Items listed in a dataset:

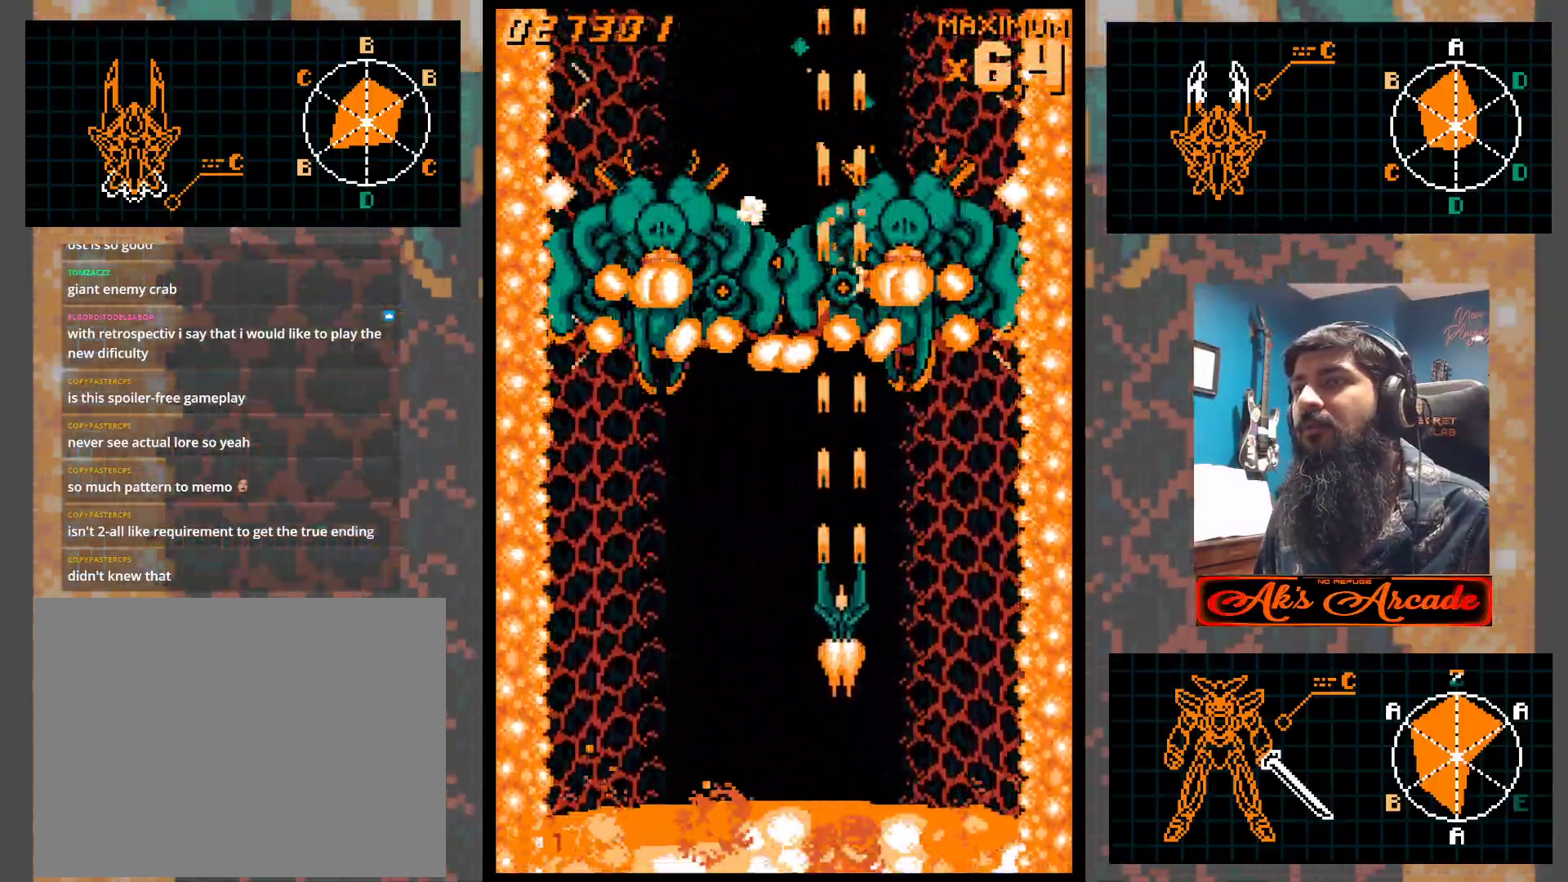
{"buttons": [], "left_stick": "center", "events": [[167, "left_stick", "down"], [250, "left_stick", "center"], [333, "left_stick", "down"], [450, "left_stick", "center"]]}
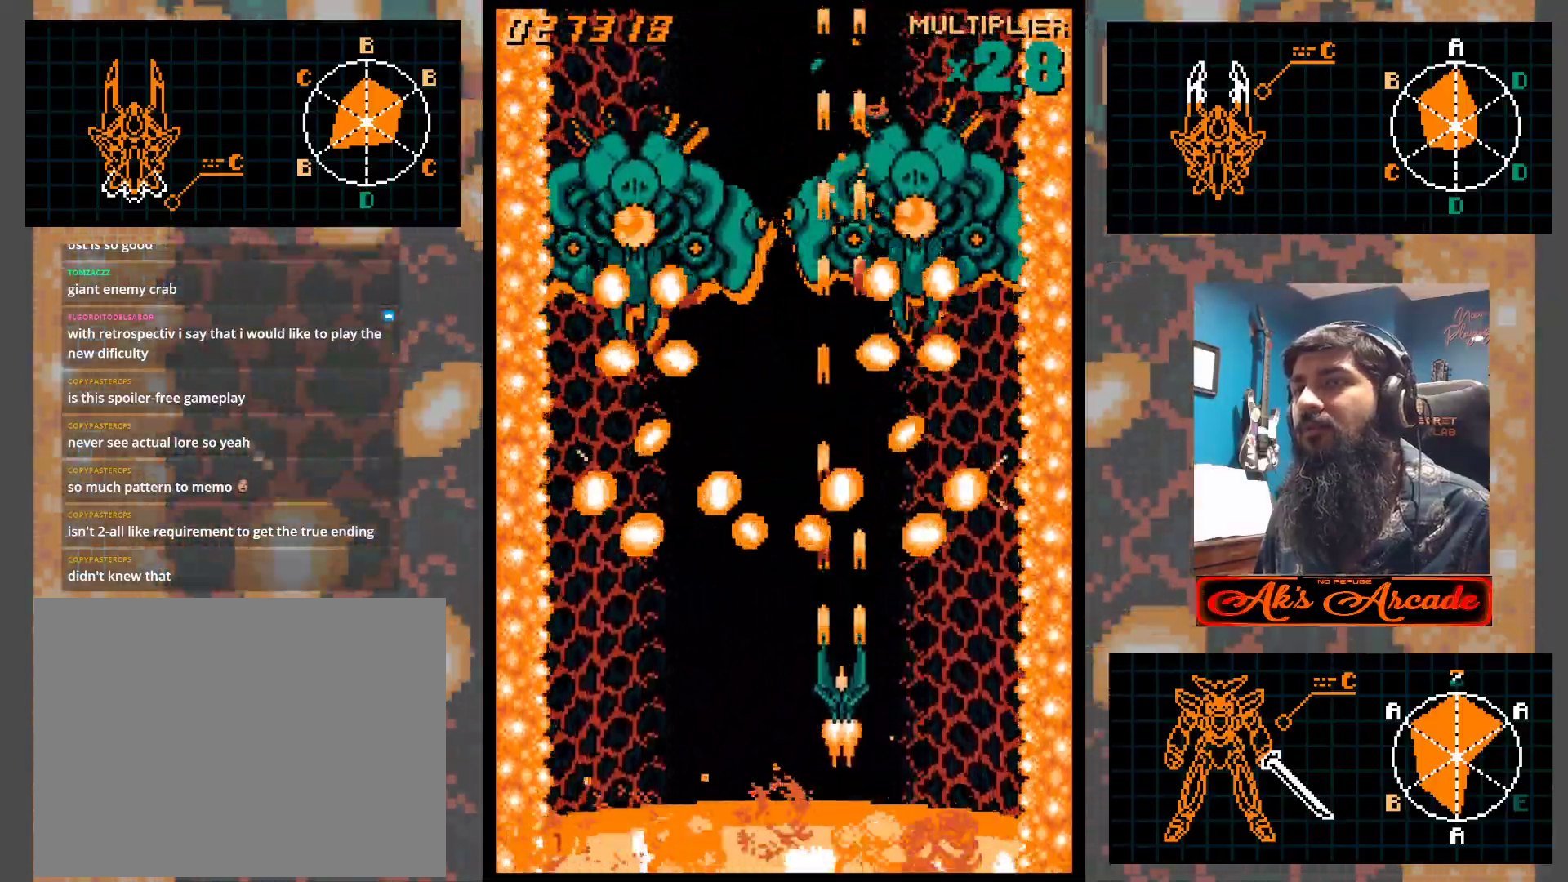
{"buttons": [], "left_stick": "left", "events": [[183, "left_stick", "right"], [383, "left_stick", "center"], [483, "left_stick", "left"]]}
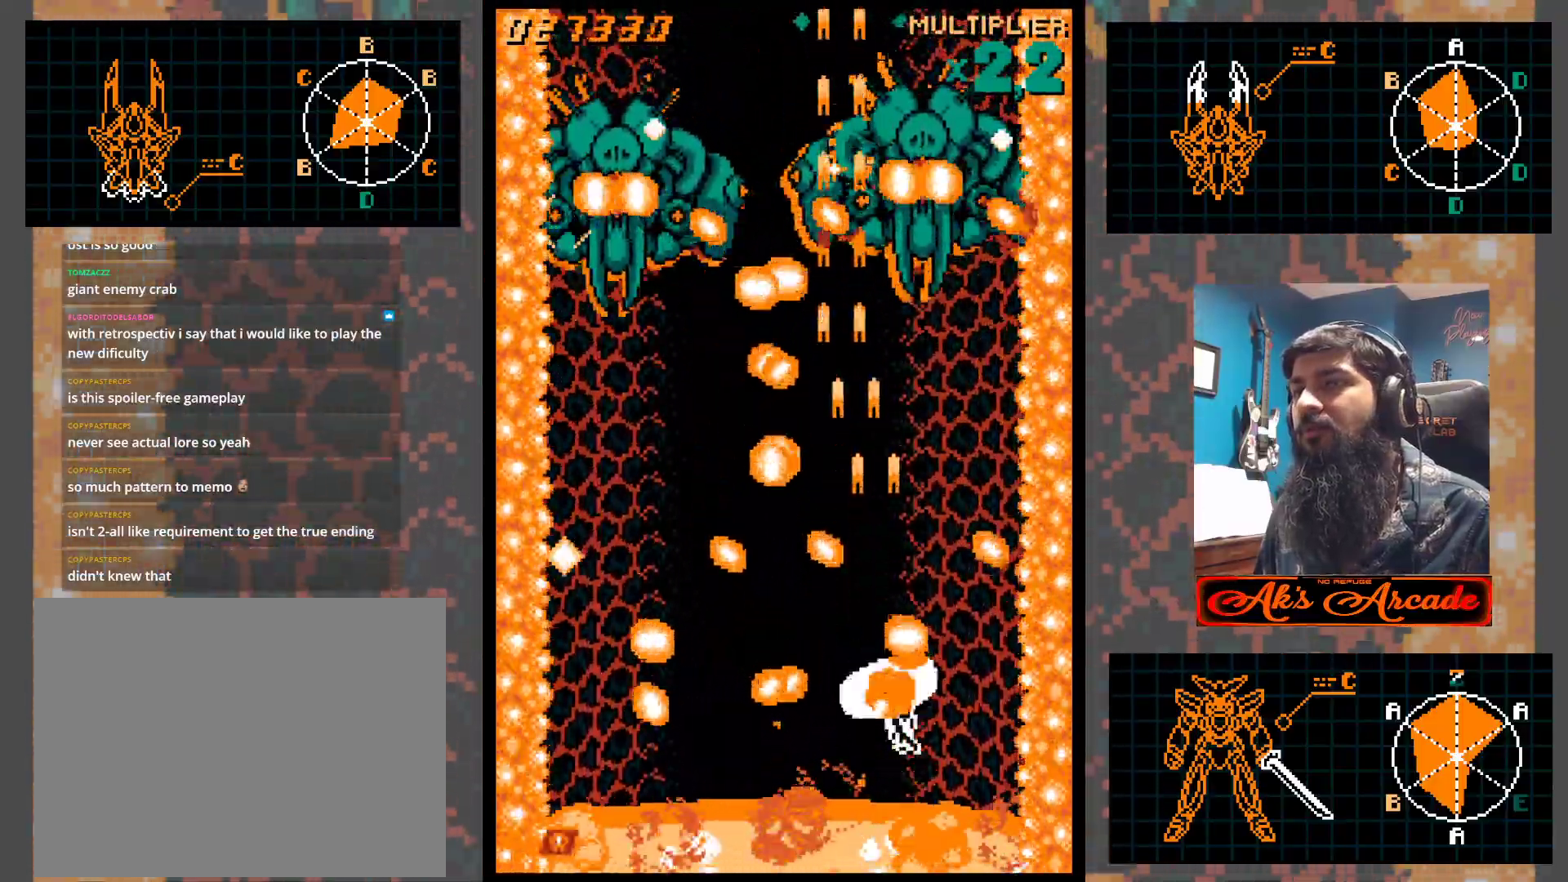
{"buttons": [], "left_stick": "up", "events": [[67, "left_stick", "center"], [300, "left_stick", "up"]]}
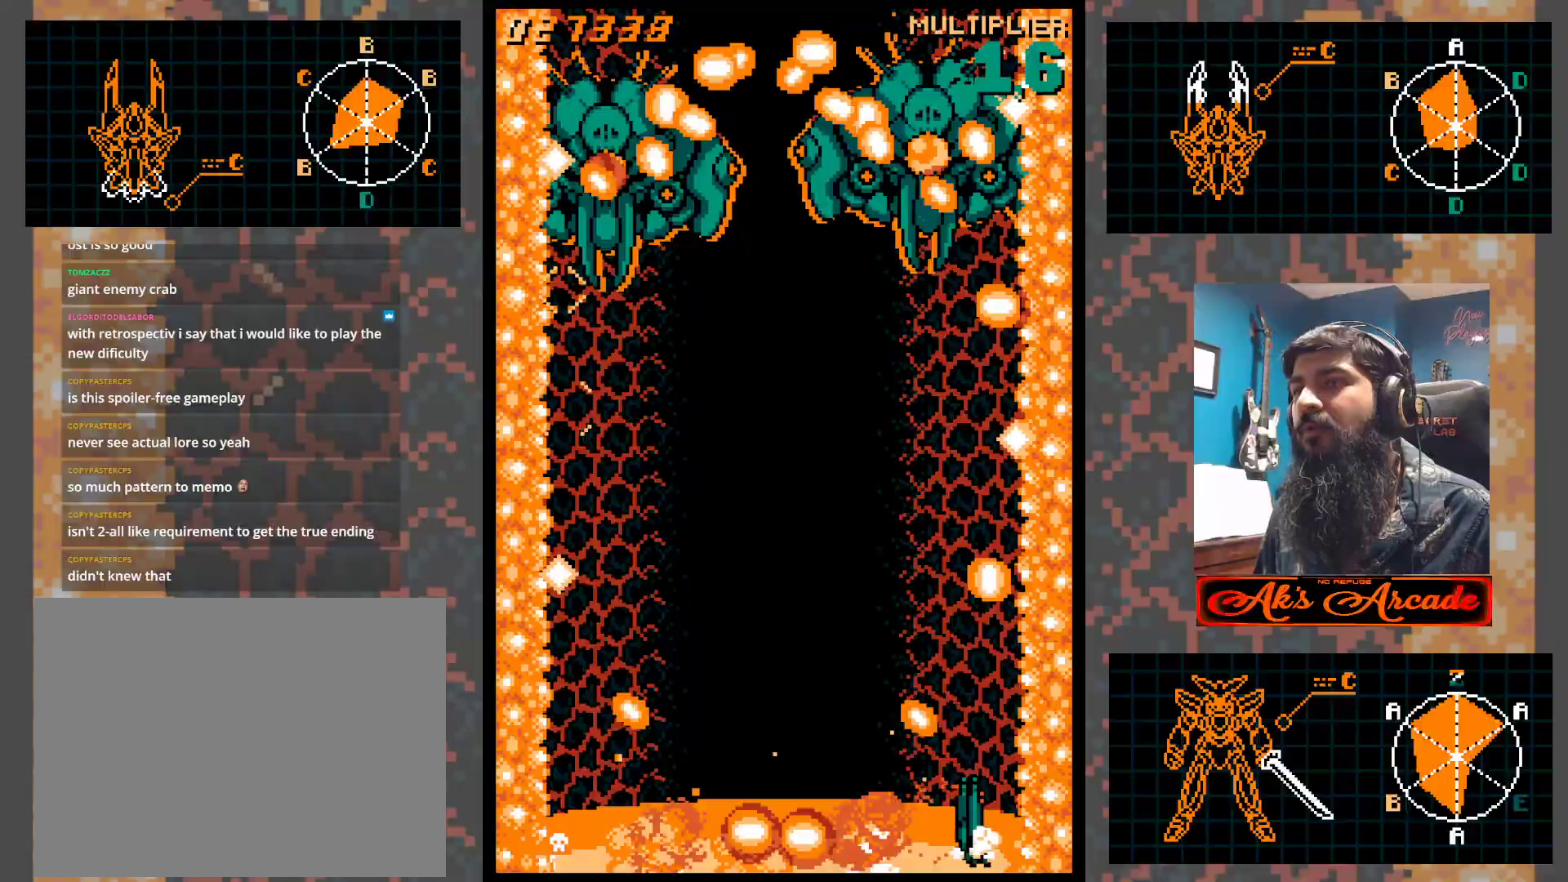
{"buttons": [], "left_stick": "up", "events": []}
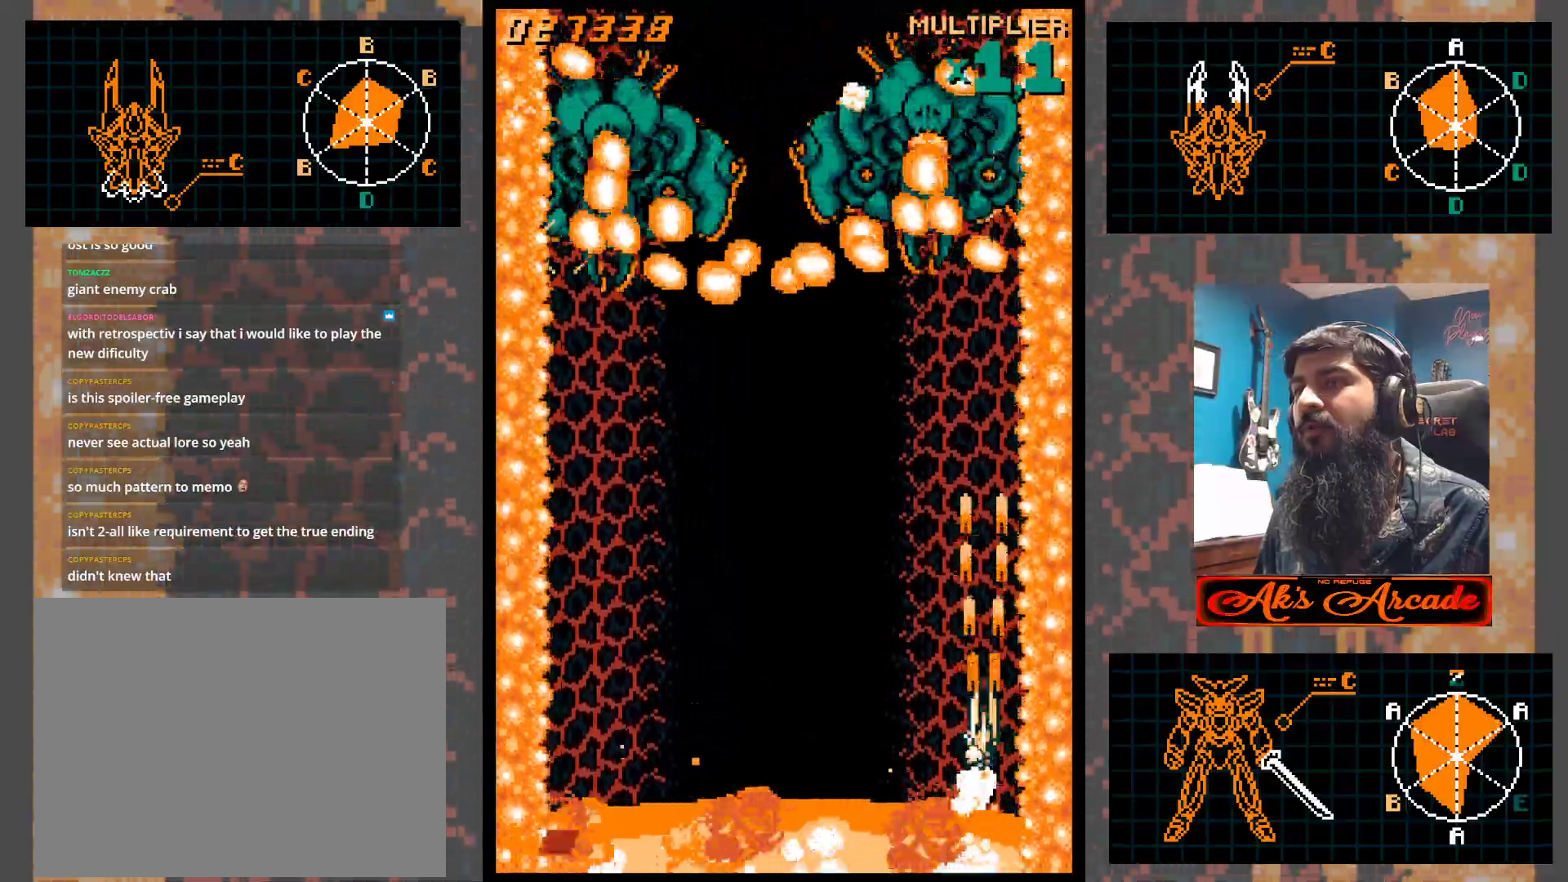
{"buttons": [], "left_stick": "up-left", "events": [[500, "left_stick", "up-left"]]}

> **Work instructions**
The records above should be reproduced exactly, with the pictures omitted.

> **Answer box**
{"buttons": [], "left_stick": "center", "events": [[167, "left_stick", "down"], [250, "left_stick", "center"], [333, "left_stick", "down"], [450, "left_stick", "center"]]}
{"buttons": [], "left_stick": "left", "events": [[183, "left_stick", "right"], [383, "left_stick", "center"], [483, "left_stick", "left"]]}
{"buttons": [], "left_stick": "up", "events": [[67, "left_stick", "center"], [300, "left_stick", "up"]]}
{"buttons": [], "left_stick": "up", "events": []}
{"buttons": [], "left_stick": "up-left", "events": [[500, "left_stick", "up-left"]]}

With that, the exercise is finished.